Dallas Mavericks select Cooper Flagg with the No. 1 pick in the NBA Draft
The Dallas Mavericks have a new franchise cornerstone. As expected, the Mavs selected 18-year-old Cooper Flagg with the No. 1 pick.
Flagg was a sensation in his only year playing college basketball for the Duke Blue Devils. Flagg was the consensus college player of the year, only the fourth freshman to win the Wooden Award after averaging 19.2 points and 7.5 rebounds while leading Duke to the Final Four.
The 6-foot-8 forward led the Blue Devils in all five major statistical categories, and has already proven his game can hold up against the pros when he played well last summer during an invite to the U.S. Olympic team's training camp.
Flagg will join a Mavericks roster already loaded with talent, including forward Anthony Davis and guard Kyrie Irving, who has a new 3-year contract with Dallas.
Flagg will wear No. 32 for the Mavericks.
Mavs general manager Nico Harrison said during a news conference after the draft that Flagg "has everything you want in a basketball player."
The roster also features future Hall-of-Famer Klay Thompson, wing P.J. Washington, and centers Derrick Lively II and Daniel Gafford, who just .
Harrison confirmed during the post-draft news conference that Jason Kidd will be the Mavs' head coach next year.
A new era for the Dallas Mavericks
The addition of Flagg should help Mavericks fans turn the page on the Luka Doncic era. Less than five months before the NBA Draft, the Mavericks stunned the basketball world by sending Doncic to the Los Angeles Lakers in exchange for a package that included Davis, guard Max Christie and a 2029 first-round draft pick.
In the ensuing weeks, fans protested outside the American Airlines Center and called for Harrison to be fired.

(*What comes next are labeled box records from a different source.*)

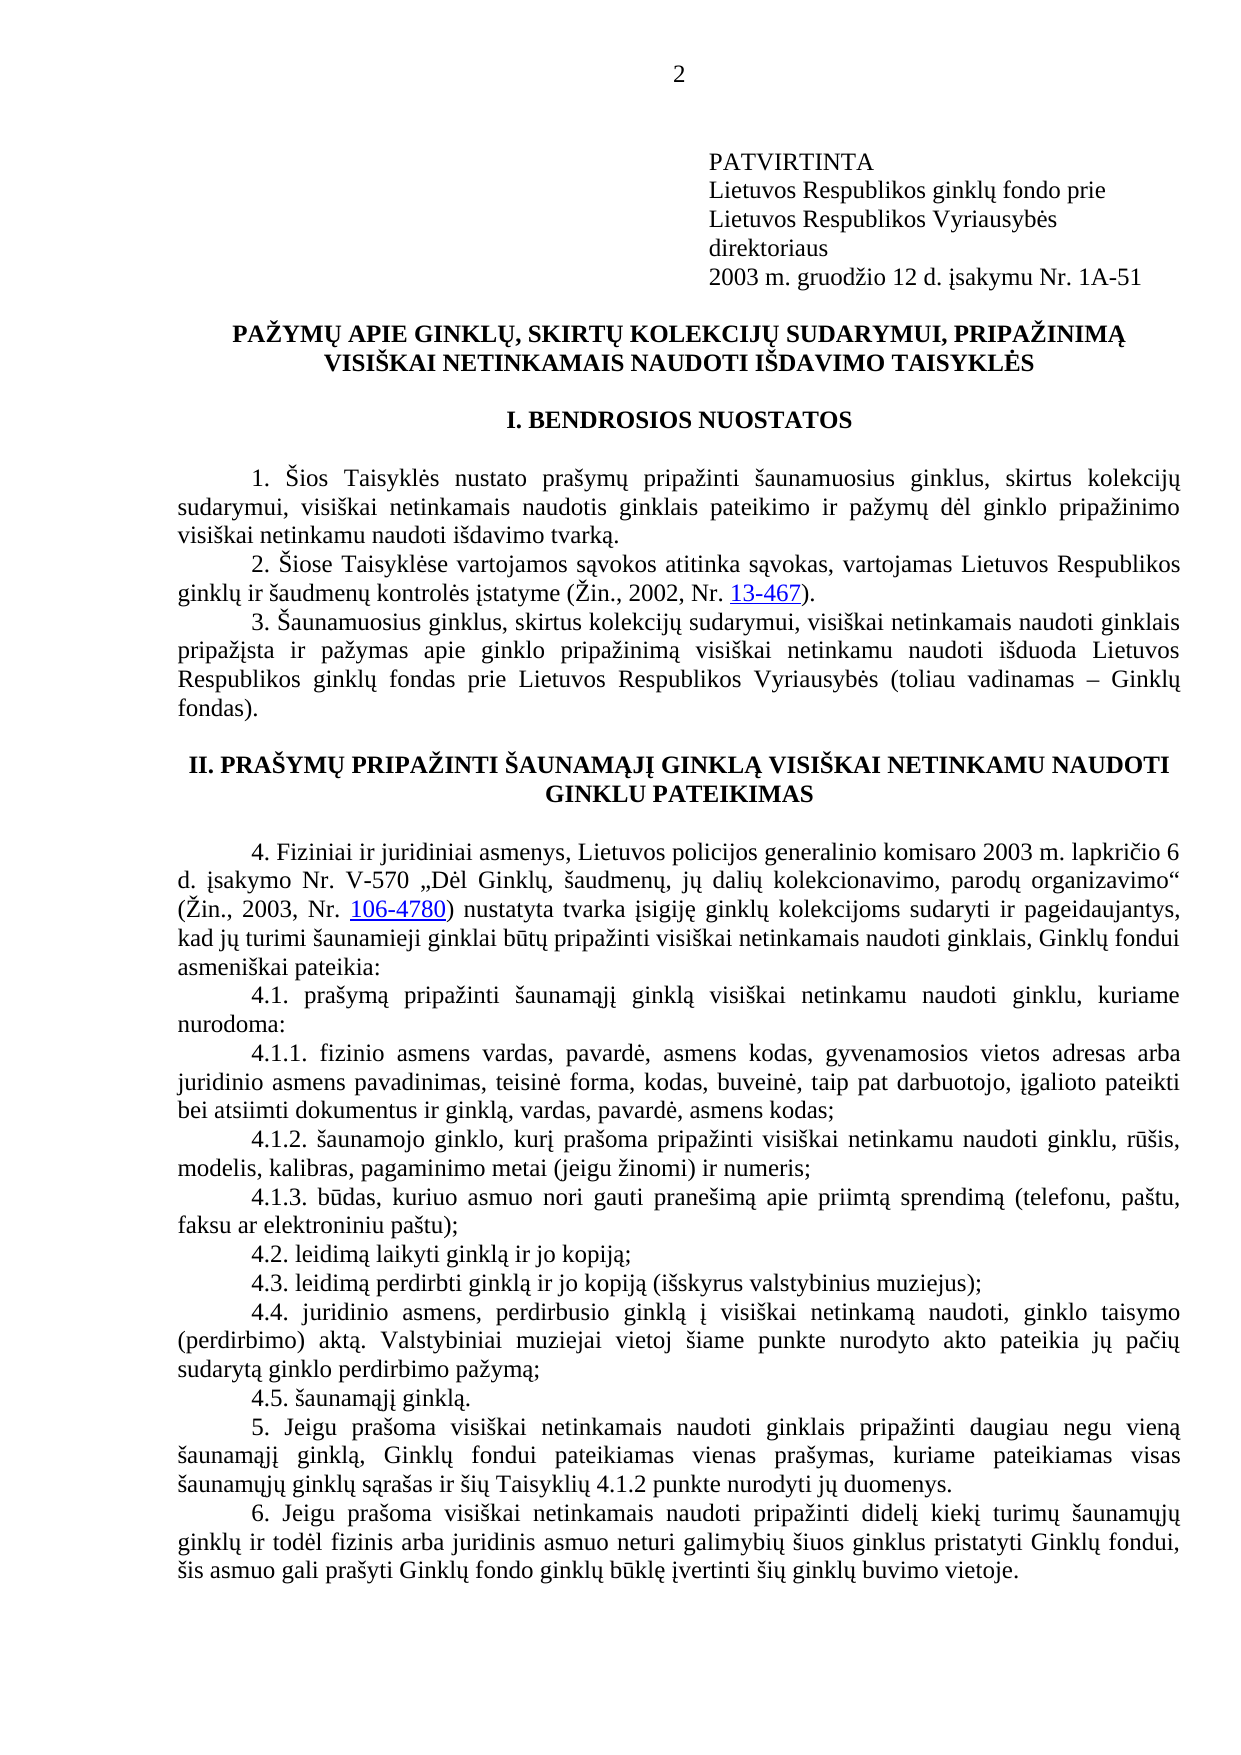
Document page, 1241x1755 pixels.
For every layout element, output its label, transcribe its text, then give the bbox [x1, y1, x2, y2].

text 4.1.2. šaunamojo ginklo, kurį prašoma pripažinti visiškai netinkamu naudoti ginklu, rūšis, modelis, kalibras, pagaminimo metai (jeigu žinomi) ir numeris; [177, 1124, 1181, 1182]
text PAŽYMŲ APIE GINKLŲ, SKIRTŲ KOLEKCIJŲ SUDARYMUI, PRIPAŽINIMĄ VISIŠKAI NETINKAMAIS NAUDOTI IŠDAVIMO TAISYKLĖS [177, 319, 1181, 377]
text 5. Jeigu prašoma visiškai netinkamais naudoti ginklais pripažinti daugiau negu vieną šaunamąjį ginklą, Ginklų fondui pateikiamas vienas prašymas, kuriame pateikiamas visas šaunamųjų ginklų sąrašas ir šių Taisyklių 4.1.2 punkte nurodyti jų duomenys. [177, 1412, 1181, 1498]
text 4.1. prašymą pripažinti šaunamąjį ginklą visiškai netinkamu naudoti ginklu, kuriame nurodoma: [177, 981, 1181, 1038]
text II. PRAŠYMŲ PRIPAŽINTI ŠAUNAMĄJĮ GINKLĄ VISIŠKAI NETINKAMU NAUDOTI GINKLU PATEIKIMAS [177, 751, 1181, 808]
text direktoriaus [177, 233, 1181, 262]
text 6. Jeigu prašoma visiškai netinkamais naudoti pripažinti didelį kiekį turimų šaunamųjų ginklų ir todėl fizinis arba juridinis asmuo neturi galimybių šiuos ginklus pristatyti Ginklų fondui, šis asmuo gali prašyti Ginklų fondo ginklų būklę įvertinti šių ginklų buvimo vietoje. [177, 1498, 1181, 1584]
text 2. Šiose Taisyklėse vartojamos sąvokos atitinka sąvokas, vartojamas Lietuvos Respublikos ginklų ir šaudmenų kontrolės įstatyme (Žin., 2002, Nr. 13-467). [177, 549, 1181, 607]
text Lietuvos Respublikos Vyriausybės [177, 204, 1181, 233]
text 4.2. leidimą laikyti ginklą ir jo kopiją; [177, 1239, 1181, 1268]
text Lietuvos Respublikos ginklų fondo prie [177, 176, 1181, 204]
text 4.4. juridinio asmens, perdirbusio ginklą į visiškai netinkamą naudoti, ginklo taisymo (perdirbimo) aktą. Valstybiniai muziejai vietoj šiame punkte nurodyto akto pateikia jų pačių sudarytą ginklo perdirbimo pažymą; [177, 1297, 1181, 1383]
text 3. Šaunamuosius ginklus, skirtus kolekcijų sudarymui, visiškai netinkamais naudoti ginklais pripažįsta ir pažymas apie ginklo pripažinimą visiškai netinkamu naudoti išduoda Lietuvos Respublikos ginklų fondas prie Lietuvos Respublikos Vyriausybės (toliau vadinamas – Ginklų fondas). [177, 607, 1181, 722]
text 4.3. leidimą perdirbti ginklą ir jo kopiją (išskyrus valstybinius muziejus); [177, 1268, 1181, 1297]
text 4.5. šaunamąjį ginklą. [177, 1383, 1181, 1412]
text 4.1.1. fizinio asmens vardas, pavardė, asmens kodas, gyvenamosios vietos adresas arba juridinio asmens pavadinimas, teisinė forma, kodas, buveinė, taip pat darbuotojo, įgalioto pateikti bei atsiimti dokumentus ir ginklą, vardas, pavardė, asmens kodas; [177, 1038, 1181, 1124]
text 2003 m. gruodžio 12 d. įsakymu Nr. 1A-51 [177, 262, 1181, 291]
text 4. Fiziniai ir juridiniai asmenys, Lietuvos policijos generalinio komisaro 2003 m. lapkričio 6 d. įsakymo Nr. V-570 „Dėl Ginklų, šaudmenų, jų dalių kolekcionavimo, parodų organizavimo“ (Žin., 2003, Nr. 106-4780) nustatyta tvarka įsigiję ginklų kolekcijoms sudaryti ir pageidaujantys, kad jų turimi šaunamieji ginklai būtų pripažinti visiškai netinkamais naudoti ginklais, Ginklų fondui asmeniškai pateikia: [177, 837, 1181, 981]
text PATVIRTINTA [177, 147, 1181, 176]
text I. BENDROSIOS NUOSTATOS [177, 406, 1181, 434]
text 1. Šios Taisyklės nustato prašymų pripažinti šaunamuosius ginklus, skirtus kolekcijų sudarymui, visiškai netinkamais naudotis ginklais pateikimo ir pažymų dėl ginklo pripažinimo visiškai netinkamu naudoti išdavimo tvarką. [177, 463, 1181, 549]
text 4.1.3. būdas, kuriuo asmuo nori gauti pranešimą apie priimtą sprendimą (telefonu, paštu, faksu ar elektroniniu paštu); [177, 1182, 1181, 1239]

A brutal string of injuries, which saw Davis, Irving, Lively and Gafford to all miss extended time, contributed to the Mavericks losing in the NBA Play-In Tournament just one year after making it to the NBA Finals.
There was a sense of pessimism around the team, but that all changed on May 12. The Mavericks won the NBA Draft Lottery, despite having just a 1.8% chance, and with it the opportunity to select Flagg.